Meu quarto, meu mundo



O sueco Jens Lekman, 26 anos, admite que nunca leu Viagem ao Redor do Meu Quarto, do francês Xavier de Maistre. Mas assume que o título do livro de 1794 serviu de guia espiritual para o álbum Night Falls Over Kortedala (***), que chega hoje às lojas da... Suécia.

Nos Estados Unidos, desembarca só em outubro. No Brasil, talvez nunca.

A referência literária o veste com perfeição. Por dois motivos: 1. O pop barroco de Jens pode até soar às vezes grandioso, mas é arquitetado quase todo em esquema caseiro, e 2. O compositor trabalha com samplers de discos antigos para, no esquema recorte-e-cole, chegar a canções que parecem novinhas em folha.

É, digamos, uma espécie de "homem que copiava" europeu.

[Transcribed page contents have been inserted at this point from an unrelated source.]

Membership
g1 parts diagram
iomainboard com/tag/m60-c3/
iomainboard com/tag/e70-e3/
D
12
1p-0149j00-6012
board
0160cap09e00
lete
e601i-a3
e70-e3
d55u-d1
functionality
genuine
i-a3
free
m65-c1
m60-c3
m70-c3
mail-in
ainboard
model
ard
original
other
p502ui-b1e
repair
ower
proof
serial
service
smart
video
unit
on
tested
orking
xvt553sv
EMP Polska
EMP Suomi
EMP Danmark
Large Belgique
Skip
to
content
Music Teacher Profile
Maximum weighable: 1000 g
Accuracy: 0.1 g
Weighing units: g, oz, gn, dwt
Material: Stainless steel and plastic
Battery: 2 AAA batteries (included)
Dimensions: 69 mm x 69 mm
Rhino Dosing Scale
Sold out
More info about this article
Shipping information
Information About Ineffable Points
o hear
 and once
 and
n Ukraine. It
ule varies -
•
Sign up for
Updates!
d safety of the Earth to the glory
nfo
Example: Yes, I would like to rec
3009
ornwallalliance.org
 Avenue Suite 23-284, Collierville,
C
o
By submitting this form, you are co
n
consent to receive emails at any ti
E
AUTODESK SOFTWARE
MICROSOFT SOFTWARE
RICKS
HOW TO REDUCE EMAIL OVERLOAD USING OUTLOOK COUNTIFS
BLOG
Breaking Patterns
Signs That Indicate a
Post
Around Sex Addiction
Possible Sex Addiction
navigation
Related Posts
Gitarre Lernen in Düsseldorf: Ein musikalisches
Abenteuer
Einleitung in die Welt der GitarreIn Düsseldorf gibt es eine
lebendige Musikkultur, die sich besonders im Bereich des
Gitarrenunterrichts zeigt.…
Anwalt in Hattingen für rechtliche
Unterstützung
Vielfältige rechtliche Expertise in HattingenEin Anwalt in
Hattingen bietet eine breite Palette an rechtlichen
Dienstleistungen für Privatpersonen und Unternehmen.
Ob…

Pertence sim àquela geração ansiosa que, satisfeita com o título, dispensa o livro. Para economizar tempo.

Essa aflição (e aí está o lado meio milagroso desta história) não transparece no disco, que impressiona pela forma cristalina e elegante como filtra um milhão de influências. Desde já, está cotado para contaminar listinhas de fins de ano de jornalistas daqui, dali e de todo lugar (na Pitchfork, aliás, o álbum recebeu uma nota alta... até demais?).

Se a sonoridade revela tantos detalhes quanto a de um álbum do Sufjan Stevens, a pose de crooner irônico e deprê faz de Jens descendente do Magnetic Fields, de Jarvis Cocker, de Morrissey. Mas ele tem marca: usa melodias pomposas para observar o cotidiano de um bairro sueco monótono da janela de uma casa friorenta. "Não haverá beijos esta noite", e ele começa assim, na faixa And I Remember Every Kiss.

Logo depois, arrisca embalos disco, arranha um rockabilly datado, desaba de amores em baladonas monumentais. Trancado no quarto, mas com a cabeça a mil.

O álbum é lançado na Suécia pelo selo Service.